These surveys were conducted in NSW and Queensland before the legislation was implemented, as well as afterwards, with quite positive results.
Researchers found significant increases in support for plain packaging after the legislation compared with before, for never smokers, experimenters/ex-smokers, and current smokers.
After plain packaging implementation, 18% of never smokers reported that it made them less likely to try smoking.

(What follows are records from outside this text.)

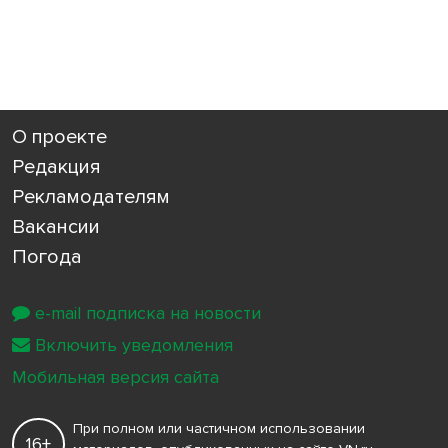
О проекте
Редакция
Рекламодателям
Вакансии
Погода
e-mail подписка на новости
Включить уведомления
Мобильная версия сайта
При полном или частичном использовании
16+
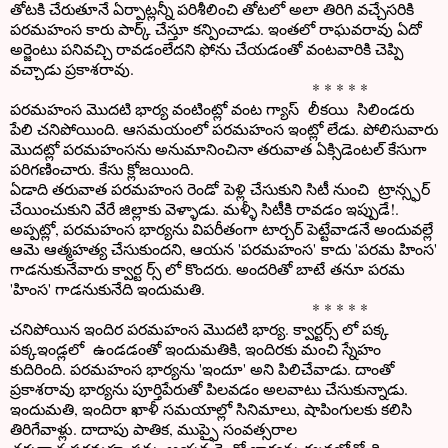
తోటకి చేరుతూనే ఏర్పాట్లన్నీ పరిశీలించి తోటలో అలా తిరిగి వచ్చేసరికి
పరమహంస కారు పార్క్ చేస్తూ కన్పించాడు. ఇంతలో రాఘవరావు ఏదో
అర్జెంటు పనివచ్చి రావడంలేదని ఫోను చేయడంతో వంటవారికి చెప్పి
వచ్చాడు ప్రకాశరావు.
* * * * *
పరమహంస మొదటి భార్య వంటింట్లో వంట గ్యాస్ లీకయి సిలిండరు
పేలి చనిపోయింది. ఆసమయంలో పరమహంస ఇంట్లో లేడు. పోలిసువారు
మొదట్లో పరమహంసను అనుమానించినా తరువాత ఏక్సిడెంటల్ కేసుగా
పరిగణించారు. కేసు క్లోజయింది.
ఏడాది తరువాత పరమహంస రెండో పెళ్లి చేసుకుని సిటీ నుంచి ట్రాన్స్ఫర్
చేయించుకుని వేరే జిల్లాకు వెళ్ళాడు. మళ్ళీ సిటీకి రావడం ఇప్పుడే!.
అప్పట్లో, పరమహంస భార్యను విపరీతంగా టార్చర్ పెట్టేవాడనే అందువల్లే
ఆమె ఆత్మహత్య చేసుకుందని, ఆయన 'పరమహంస' కాదు 'పరమ హింస'
గాడనుకునేవారు క్వార్ట ర్స్ లో కొందరు. అందరితో బాటే తనూ పరమ
'హింస' గాడనుకునేది ఇందుమతి.
* * * * *
చనిపోయిన ఇందిర పరమహంస మొదటి భార్య. క్వార్టర్స్ లో పక్క
పక్కఇండ్లలో ఉండడంతో ఇందుమతికి, ఇందిరకు మంచి స్నేహం
కుదిరింది. పరమహంస భార్యను 'ఇందూ' అని పిలిచేవాడు. దాంతో
ప్రకాశరావు భార్యను పూర్తిపేరుతో పిలవడం అలవాటు చేసుకున్నాడు.
ఇందుమతి, ఇందిరా ఖాళీ సమయాల్లో సినిమాలు, షాపింగులకు కలిసి
తిరిగేవాళ్లు. దాదాపు పాతిక, ముప్ఫై సంవత్సరాల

Meanwhile, 16% of experimenters/ex-smokers reported it made them less likely to smoke again.
“Given that the vast majority of Australians aged 12-17 years are never smokers, the positive impact of plain packaging on future smoking for18% of those adolescents translates into a considerable population-level effect, consistent with the original aims of the legislation in deterring young people from taking up smoking,” say the authors.
In addition, 34% of smokers reported a quitting-related response to plain packaging, such as trying to or thinking about quitting.

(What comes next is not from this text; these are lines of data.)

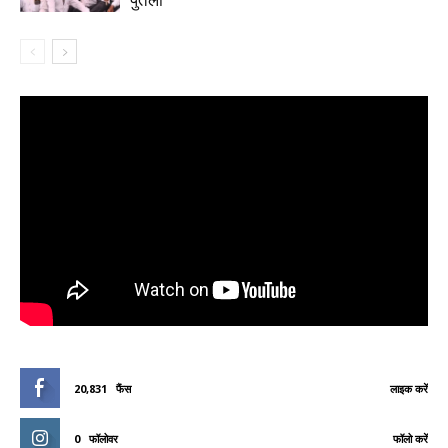
20,831
फैंस
लाइक करें
0
फॉलोवर
फॉलो करें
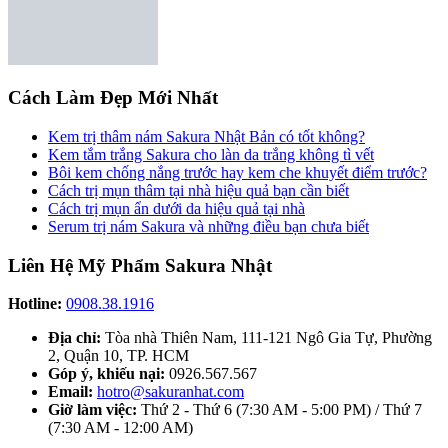
Cách Làm Đẹp Mới Nhất
Kem trị thâm nám Sakura Nhật Bản có tốt không?
Kem tắm trắng Sakura cho làn da trắng không tì vết
Bôi kem chống nắng trước hay kem che khuyết điểm trước?
Cách trị mụn thâm tại nhà hiệu quả bạn cần biết
Cách trị mụn ẩn dưới da hiệu quả tại nhà
Serum trị nám Sakura và những điều bạn chưa biết
Liên Hệ Mỹ Phẩm Sakura Nhật
Hotline:
0908.38.1916
Địa chỉ:
Tòa nhà Thiên Nam, 111-121 Ngô Gia Tự, Phường
2, Quận 10, TP. HCM
Góp ý, khiếu nại:
0926.567.567
Email:
hotro@sakuranhat.com
Giờ làm việc:
Thứ 2 - Thứ 6 (7:30 AM - 5:00 PM) / Thứ 7
(7:30 AM - 12:00 AM)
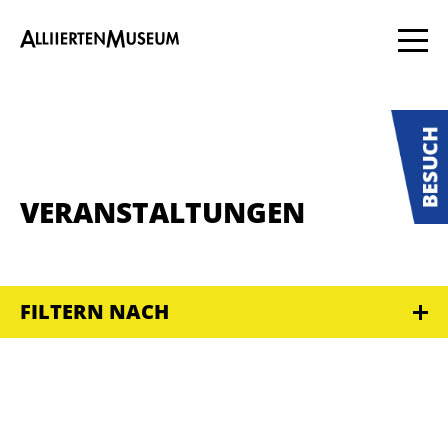
VERANSTALTUNGEN
FILTERN NACH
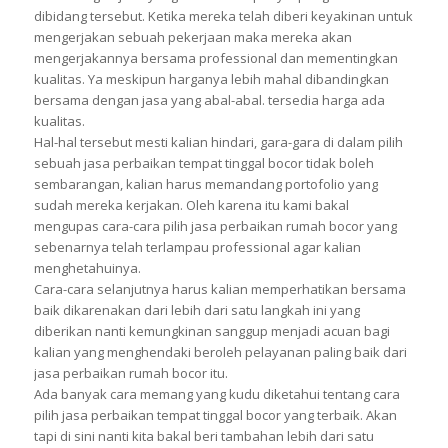
dibidang tersebut. Ketika mereka telah diberi keyakinan untuk
mengerjakan sebuah pekerjaan maka mereka akan
mengerjakannya bersama professional dan mementingkan
kualitas. Ya meskipun harganya lebih mahal dibandingkan
bersama dengan jasa yang abal-abal. tersedia harga ada
kualitas.
Hal-hal tersebut mesti kalian hindari, gara-gara di dalam pilih
sebuah jasa perbaikan tempat tinggal bocor tidak boleh
sembarangan, kalian harus memandang portofolio yang
sudah mereka kerjakan. Oleh karena itu kami bakal
mengupas cara-cara pilih jasa perbaikan rumah bocor yang
sebenarnya telah terlampau professional agar kalian
menghetahuinya.
Cara-cara selanjutnya harus kalian memperhatikan bersama
baik dikarenakan dari lebih dari satu langkah ini yang
diberikan nanti kemungkinan sanggup menjadi acuan bagi
kalian yang menghendaki beroleh pelayanan paling baik dari
jasa perbaikan rumah bocor itu.
Ada banyak cara memang yang kudu diketahui tentang cara
pilih jasa perbaikan tempat tinggal bocor yang terbaik. Akan
tapi di sini nanti kita bakal beri tambahan lebih dari satu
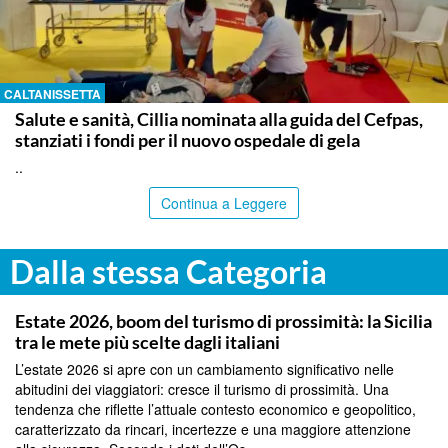
CALTANISSETTA
Salute e sanità, Cillia nominata alla guida del Cefpas,
stanziati i fondi per il nuovo ospedale di gela
..
Continua a Leggere
Dalla stessa Categoria
PALERMO
Estate 2026, boom del turismo di prossimità: la Sicilia
tra le mete più scelte dagli italiani
L’estate 2026 si apre con un cambiamento significativo nelle
abitudini dei viaggiatori: cresce il turismo di prossimità. Una
tendenza che riflette l’attuale contesto economico e geopolitico,
caratterizzato da rincari, incertezze e una maggiore attenzione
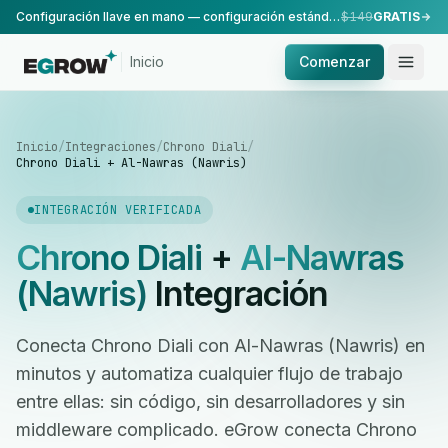
Configuración llave en mano — configuración estándar, realizada por nuestro equipo.
$149
GRATIS
Inicio
Comenzar
Inicio
/
Integraciones
/
Chrono Diali
/
Chrono Diali + Al-Nawras (Nawris)
INTEGRACIÓN VERIFICADA
Chrono Diali
+
Al-Nawras
(Nawris)
Integración
Conecta Chrono Diali con Al-Nawras (Nawris) en
minutos y automatiza cualquier flujo de trabajo
entre ellas: sin código, sin desarrolladores y sin
middleware complicado. eGrow conecta Chrono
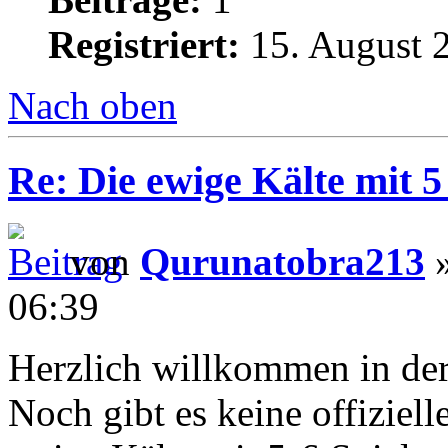
Registriert:
15. August 
Nach oben
Re: Die ewige Kälte mit 5
von
Qurunatobra213
»
06:39
Herzlich willkommen in der
Noch gibt es keine offiziel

Smokers reported that, as a result of plain packaging, they had: thought about quitting (32%), hidden their pack from view (19%), smoked less (18%), tried to quit (17%), felt embarrassed to be a smoker (12%), used a case (11%), and changed brands (11%).

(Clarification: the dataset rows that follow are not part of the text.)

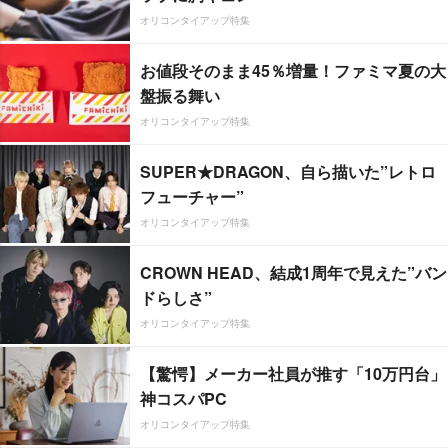
オリコンタイアップ特集
お値段そのまま45％増量！ファミマ夏の大
盤振る舞い
オリコンタイアップ特集
SUPER★DRAGON、自ら描いた”レトロ
フューチャー”
オリコンタイアップ特集
CROWN HEAD、結成1周年で見えた”バン
ドらしさ”
オリコンタイアップ特集
【驚愕】メーカー社員が推す「10万円台」
神コスパPC
オリコンタイアップ特集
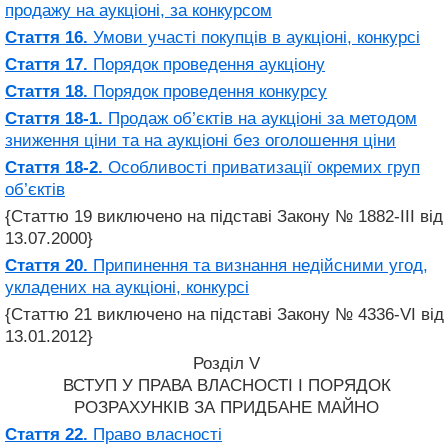
продажу на аукціоні, за конкурсом
Стаття 16.
Умови участі покупців в аукціоні, конкурсі
Стаття 17.
Порядок проведення аукціону
Стаття 18.
Порядок проведення конкурсу
Стаття 18-1.
Продаж об’єктів на аукціоні за методом
зниження ціни та на аукціоні без оголошення ціни
Стаття 18-2.
Особливості приватизації окремих груп
об’єктів
{Статтю 19 виключено на підставі Закону № 1882-III від
13.07.2000}
Стаття 20.
Припинення та визнання недійсними угод,
укладених на аукціоні, конкурсі
{Статтю 21 виключено на підставі Закону № 4336-VI від
13.01.2012}
Розділ V
ВСТУП У ПРАВА ВЛАСНОСТІ І ПОРЯДОК
РОЗРАХУНКІВ ЗА ПРИДБАНЕ МАЙНО
Стаття 22.
Право власності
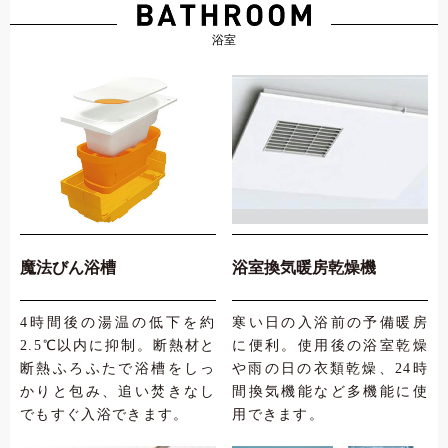
魔法びん浴槽
浴室換気暖房乾燥機
4時間後の湯温の低下を約
寒い日の入浴前の予備暖房
2.5℃以内に抑制。断熱材と
に便利。使用後の浴室乾燥
断熱ふろふたで浴槽をしっ
や雨の日の衣類乾燥、24時
かりと包み、追い焚きなし
間換気機能など多機能に使
でもすぐ入浴できます。
用できます。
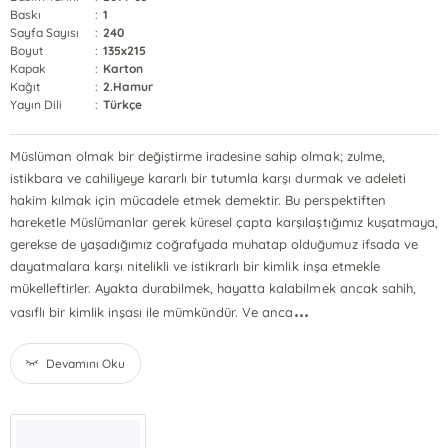
Baskı
:
1
Sayfa Sayısı
:
240
Boyut
:
135x215
Kapak
:
Karton
Kağıt
:
2.Hamur
Yayın Dili
:
Türkçe
Müslüman olmak bir değiştirme iradesine sahip olmak; zulme,
istikbara ve cahiliyeye kararlı bir tutumla karşı durmak ve adeleti
hakim kılmak için mücadele etmek demektir. Bu perspektiften
hareketle Müslümanlar gerek küresel çapta karşılaştığımız kuşatmaya,
gerekse de yaşadığımız coğrafyada muhatap olduğumuz ifsada ve
dayatmalara karşı nitelikli ve istikrarlı bir kimlik inşa etmekle
mükelleftirler. Ayakta durabilmek, hayatta kalabilmek ancak sahih,
...
vasıflı bir kimlik inşası ile mümkündür. Ve anca
Devamını Oku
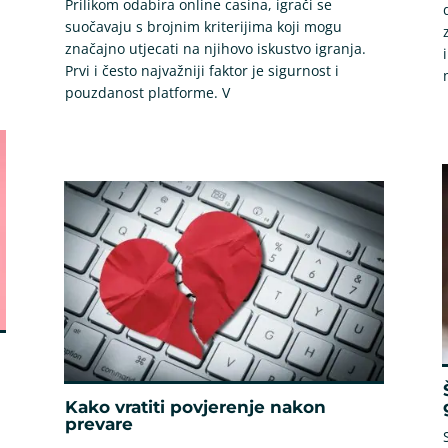
Prilikom odabira online casina, igrači se
suočavaju s brojnim kriterijima koji mogu
značajno utjecati na njihovo iskustvo igranja.
Prvi i često najvažniji faktor je sigurnost i
pouzdanost platforme. V
Kako vratiti povjerenje nakon
prevare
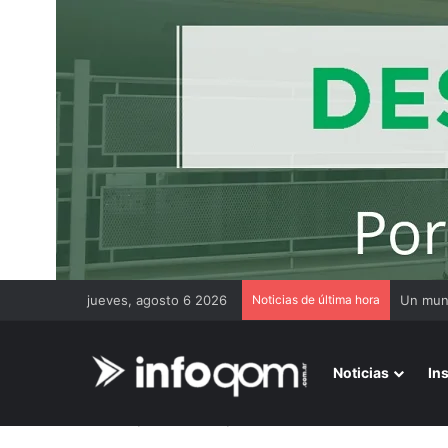
jueves, agosto 6 2026
Noticias de última hora
Un muni
Noticias
In
Inicio
/
Más noticias
/
Comunicadores en crisis: el SAT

“This study adds to the evidence by demonstrating a considerable positive response to plain packaging among Australian adolescents and young adults, including quitting-related behaviours and thoughts, behavioural and emotional indicators of social denormalisation and high levels of support of the policy,” say the authors.
“Countries considering introducing plain packaging legislation should be encouraged by these findings,” they conclude.